# race performance bike vs endurance bike



## Moose5077 (Jul 10, 2016)

is there really a big difference between the two bikes? I was lookind at an endurance model but I'm leaning towards a more race performance bike now. opinions?


----------



## Migen21 (Oct 28, 2014)

You'd have to provide specific models if you want specific answers.

Generally speaking, endurance models have a more relaxed/more comfortable (higher stack)geometry, and can manage a wider wheel/tire, providing a little more flexibility in where and how you can ride them.

Edit:
As for an opinion, again being general here, I personally prefer a slightly more comfortable ride these days. I'm not a racer, and my body can't handle the punishment it used to. I tend to ride more for distance than speed/power, and thus run a wider, more reliable wheel/tire than a typical 'race' bike.


----------



## Moose5077 (Jul 10, 2016)

thanks for the reply, I'm looking at the orbea orca m20/m20 speed vs orbea avant m20. Not a lot of orbeas in my area so I cant really just go test ride them, thanks


----------



## PJ352 (Dec 5, 2007)

Moose5077 said:


> thanks for the reply, I'm looking at the orbea orca m20/m20 speed vs orbea avant m20. Not a lot of orbeas in my area so I cant really just go test ride them, thanks


JMO, but I wouldn't buy a first bike I couldn't ride. I know you've mentioned liking Orbea's, but it may be in your best interest to branch out a bit. Test ride both race and endurance... out on the roads.

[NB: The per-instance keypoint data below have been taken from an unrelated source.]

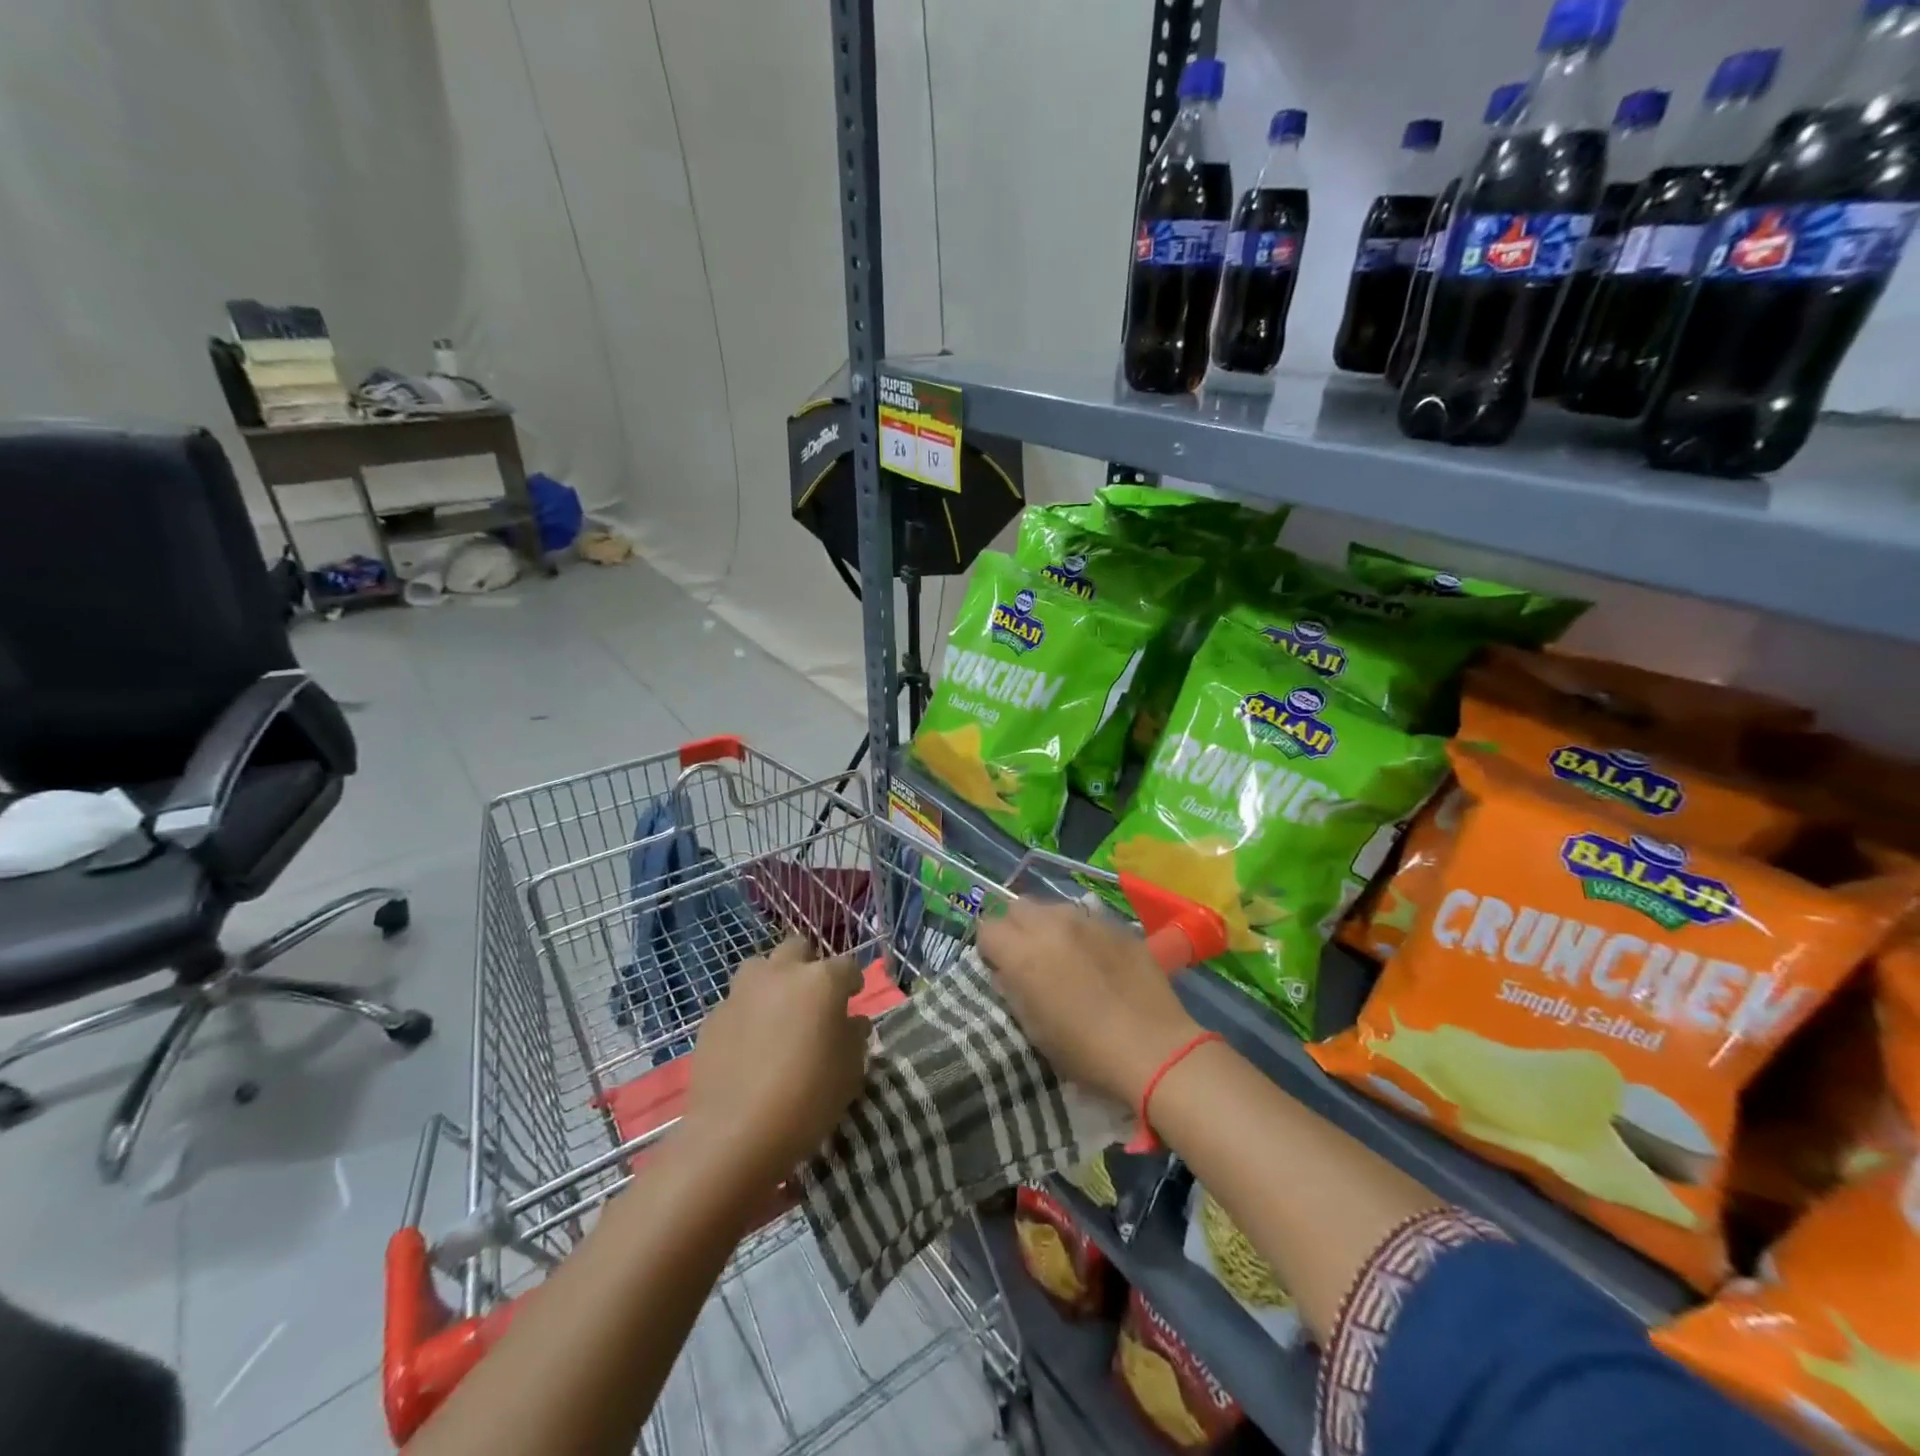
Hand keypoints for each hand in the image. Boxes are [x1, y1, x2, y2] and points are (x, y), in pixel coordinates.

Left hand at [684, 938, 869, 1187]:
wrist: (734, 1136)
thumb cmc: (807, 1100)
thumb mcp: (850, 1072)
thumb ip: (854, 1037)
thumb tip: (851, 1022)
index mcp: (821, 981)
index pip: (847, 967)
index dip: (852, 984)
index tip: (852, 1002)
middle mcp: (781, 974)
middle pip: (798, 949)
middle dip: (808, 967)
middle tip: (812, 1001)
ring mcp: (741, 992)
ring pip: (760, 967)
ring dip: (772, 982)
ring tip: (777, 1016)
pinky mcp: (712, 1017)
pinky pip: (736, 1003)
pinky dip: (747, 1014)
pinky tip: (749, 1046)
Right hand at [977, 899, 1202, 1107]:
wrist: (1153, 1049)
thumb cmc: (1085, 1051)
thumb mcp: (1034, 1029)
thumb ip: (1013, 991)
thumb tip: (1006, 972)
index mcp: (1023, 952)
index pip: (987, 927)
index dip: (990, 948)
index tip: (1000, 968)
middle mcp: (1051, 925)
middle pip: (1017, 907)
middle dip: (1015, 928)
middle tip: (1027, 958)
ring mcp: (1087, 920)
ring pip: (1052, 907)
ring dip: (1048, 926)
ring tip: (1062, 955)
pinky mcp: (1117, 925)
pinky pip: (1086, 917)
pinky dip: (1080, 932)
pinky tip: (1096, 959)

It's the old adage, ride, then decide.


----------



## Moose5077 (Jul 10, 2016)

true, Ill probably actually wait until I get out to where I'm going there are a number of dealers out there compared to not really any with any stock near me


----------



## threebikes (Feb 1, 2009)

Watch a few videos on youtube

https://www.youtube.com/watch?v=F-s3tfhEyl4


----------



## Jay Strongbow (May 8, 2010)

Another factor to consider is if you could benefit from using tires bigger than 25mm (or in the case of some race frames bigger than 23mm, and just about everyone can benefit from using tires bigger than 23mm, at times, unless they are super light and live where the roads are all smooth).
I don't know if this applies to the particular bikes you're considering but generally something marketed as an endurance frame is more likely to be able to take 28mm tires or bigger.


----------



## Lombard (May 8, 2014)

PJ352 said:


> JMO, but I wouldn't buy a first bike I couldn't ride. I know you've mentioned liking Orbea's, but it may be in your best interest to branch out a bit. Test ride both race and endurance... out on the roads.
> 
> It's the old adage, ride, then decide.


This.

I wouldn't buy ANY bike I couldn't ride first.


----------